[Extracted data entries]
+-------+
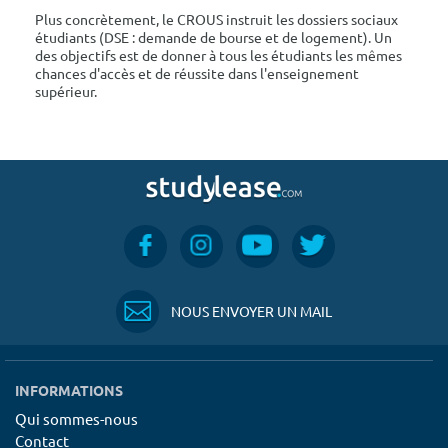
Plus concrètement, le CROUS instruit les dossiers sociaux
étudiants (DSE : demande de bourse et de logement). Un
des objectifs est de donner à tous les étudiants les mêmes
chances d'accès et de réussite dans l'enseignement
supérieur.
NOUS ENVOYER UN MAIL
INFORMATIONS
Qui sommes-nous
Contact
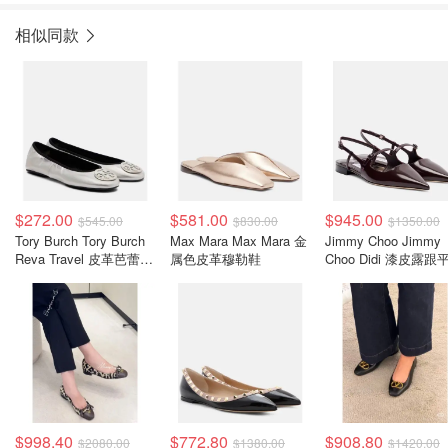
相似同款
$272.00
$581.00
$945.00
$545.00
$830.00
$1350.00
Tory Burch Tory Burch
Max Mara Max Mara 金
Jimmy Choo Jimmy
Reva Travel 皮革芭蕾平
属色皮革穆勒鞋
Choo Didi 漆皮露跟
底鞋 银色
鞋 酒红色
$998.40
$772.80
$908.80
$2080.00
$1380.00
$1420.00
+-------+
# Work required
Copy out every line of the material above word for word, omitting the picture markers.

# Answer section
Plus concrètement, le CROUS instruit les dossiers sociaux
étudiants (DSE : demande de bourse et de logement). Un
des objectifs est de donner à tous les étudiants les mêmes
chances d'accès et de réussite dans l'enseignement
supérieur.
NOUS ENVOYER UN MAIL
INFORMATIONS
Qui sommes-nous
Contact
相似同款
$272.00
$581.00
$945.00
$545.00
$830.00
$1350.00
Tory Burch Tory Burch
Max Mara Max Mara 金
Jimmy Choo Jimmy
Reva Travel 皮革芭蕾平
属色皮革穆勒鞋
Choo Didi 漆皮露跟
底鞋 银色
鞋 酒红色
$998.40
$772.80
$908.80
$2080.00
$1380.00
$1420.00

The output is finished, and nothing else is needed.